Sobrevivendo no Inferno é, indiscutivelmente, um clássico que já nasceu clássico. O que mais chama atenção neste álbum, além da marca alcançada de milhões de cópias vendidas de forma totalmente independente, é a sua inovadora narrativa envolvendo diversos temas. A obra criada por Mano brow edi rock ice blue e kl jay abordam, por exemplo, o entretenimento periférico como alternativa à indústria cultural, o encarceramento, os diversos meios empregados para controle social da periferia, a ideia de “sistema de exploração” que envolve violência, produção da pobreza, e traz uma fina abordagem dos mecanismos de controle social.
Ao contrário do que dizem as críticas completamente desinformadas e sem referências, o álbum não conta com “melodias simples com acréscimo de bateria”. As produções possuem colagens dos principais grupos de rap do brasil, e as bases instrumentais abrangem o suprassumo da música negra estadunidense com samplers que passam pelas bandas The Isley Brothers e Bar Keys, ressoam os sintetizadores oitentistas do Mtume, o soul espiritual e secular de Curtis mayfild, as mágicas bases instrumentais do trompetista tombrowne, e o poderoso talento composicional de Isaak Heyes, cuja influência musical sobre os exigentes ouvidos negros o fez ser conhecido como o Moisés Negro, uma referência à liderança do personagem bíblico que organizou a libertação dos os hebreus da escravidão.

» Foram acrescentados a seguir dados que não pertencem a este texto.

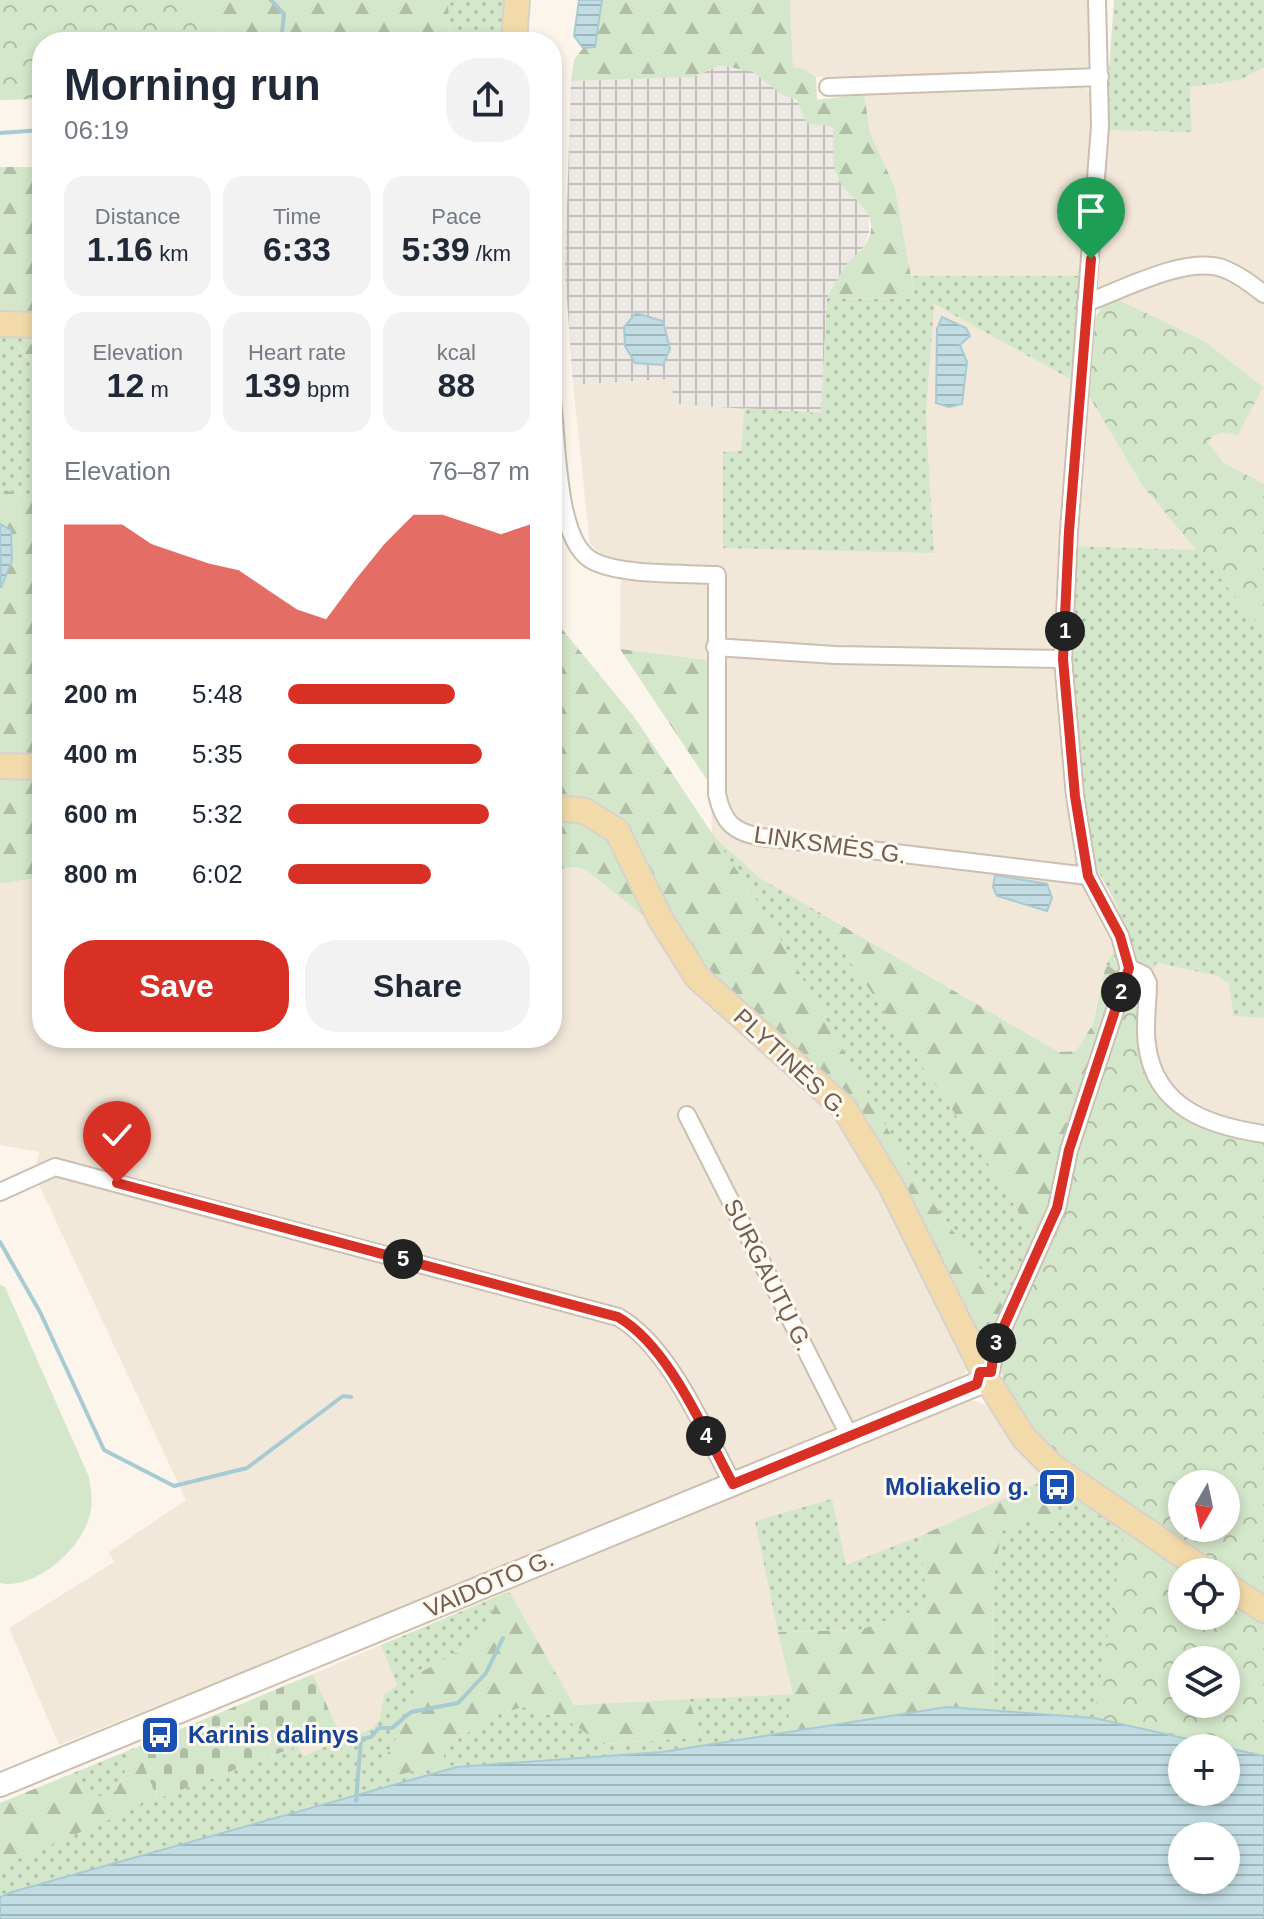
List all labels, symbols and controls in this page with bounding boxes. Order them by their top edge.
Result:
button: share [446,58,530,142]
text: Morning run [64,60,321,109]
text: 06:19 [64,115,129,145]
pin [1057,177,1125,259]
icon: arrive [1069,189,1113,233]
text: Distance [95,204,180,229]
text: Time [273,204,321,229]
text: Pace [431,204,481,229]
text: 1.16 [87,230,153,268]
text: 6:33 [263,230,331,268]
text: 5:39 [402,230,470,268]
text: km [153,241,188,266]
text: /km [470,241,511,266]
text: Elevation [92,340,183,365]
text: Heart rate [248,340,346,365]
text: kcal [437,340,476,365]
text: 12 [107,366,144,404]
text: 139 [244,366,301,404]
text: 88 [437,366,475,404]
text: m [144,377,169,402]
text: bpm [301,377,350,402]
text: Elevation [64,456,171,486]
text: 76–87 m [429,456,530,486]
pin: 1 [1045,611,1085,651]
text: 1 [1059,618,1071,643]
text: 200 m [64,679,138,709]
text: 5:48 [192,679,243,709]
text: 400 m [64,739,138,769]
text: 5:35 [192,739,243,769]
text: 600 m [64,799,138,829]
text: 5:32 [192,799,243,829]
street label: LINKSMĖS G. [752,820,908,869]
text: 800 m [64,859,138,889]
text: 6:02 [192,859,243,889]
button: Save [64,940,289,1032]
button: Share [305,940,530,1032]
pin: 2 [1101,972,1141,1012]
text: 2 [1115,979,1127,1004]
street label: PLYTINĖS G. [729,1003,854,1122]
pin [83,1101,151,1183]
icon: check [95,1113,139,1157]
street label: SURGAUTŲ G. [719,1194,818,1355]
pin: 5 [383,1239,423,1279]
text: 5 [397,1246,409,1271]
pin: 3 [976,1323,1016,1363]
text: 3 [990,1330,1002,1355]
pin: 4 [686,1416,726,1456]
text: 4 [700,1423,712,1448]
bus stop icon: Moliakelio g. [1036,1466,1078,1508]
north arrow [1168,1470,1240,1542]
map controls [1168,1470,1240,1894]
place label: Moliakelio g. [885,1473,1029,1500]
street label: VAIDOTO G. [420,1544,558,1623]
button: locate [1168,1558,1240,1630]
button: layers [1168,1646,1240,1718]
bus stop icon: Karinis dalinys [139,1714,181,1756]
place label: Karinis dalinys [188,1721,359,1748]
button: + [1168,1734,1240,1806]
button: − [1168,1822,1240,1894]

Neste sentido, Sobrevivendo no Inferno é uma obra absolutamente coerente quanto à sua inspiração racial e tanto quanto a inspiração espiritual: as melodias, a capa, a contracapa, o encarte e as letras são carregados de espiritualidade. Mas não se trata da espiritualidade maniqueísta. Neste álbum, o bem e o mal coexistem no mesmo contexto, no mesmo ambiente, nos mesmos corpos. Tal como na realidade concreta, versículos bíblicos e crucifixos se misturam com armas, o tráfico se confunde com Igrejas evangélicas, os religiosos de bem manifestam ódio e preconceito, o inferno e a salvação se apresentam um uma vigorosa semelhança.
O álbum é impactante desde sua faixa de abertura, quando apresenta uma versão da magnífica oração para São Jorge composta por Jorge Ben no auge de sua criatividade alquimista; sendo seguida por uma narrativa transofrmada de Gênesis que pavimenta o terreno para o clássico Capítulo 4 Versículo 3 do Livro, quase bíblico de Racionais MCs. O disco percorre a narrativa do orgulho preto, da violência pacífica com semelhanças messiânicas, das contradições entre paz e guerra, demonstra a potência cultural da perifirefia onde Deus e o Diabo se fundem e se contradizem em praticamente todas as letras.
O versículo do livro biblico de Salmos escrito na capa e na contracapa, no qual o profeta anda pelo vale da sombras da morte encontrando refúgio, é a mais coerente epígrafe deste álbum. A intensa caminhada entre os dramas e felicidades vividas por todos os jovens de periferia termina com a revolucionária “Fórmula Mágica da Paz”, canção que acalanta o imaginário e abre a possibilidade de viabilização dos sonhos, temática quase inexistente no rap da época, porém unânime no RAP contemporâneo.
Sobrevivendo no Inferno é um daqueles álbums que equivale a, pelo menos, dois semestres de faculdade em ciências humanas. Tanto é que, hoje em dia, esta obra faz parte do conteúdo programático dos vestibulares das maiores universidades do país.
Vinícius Oliveira Santos (DJ Xegado)
é doutor em Sociologia, produtor cultural e discotecário.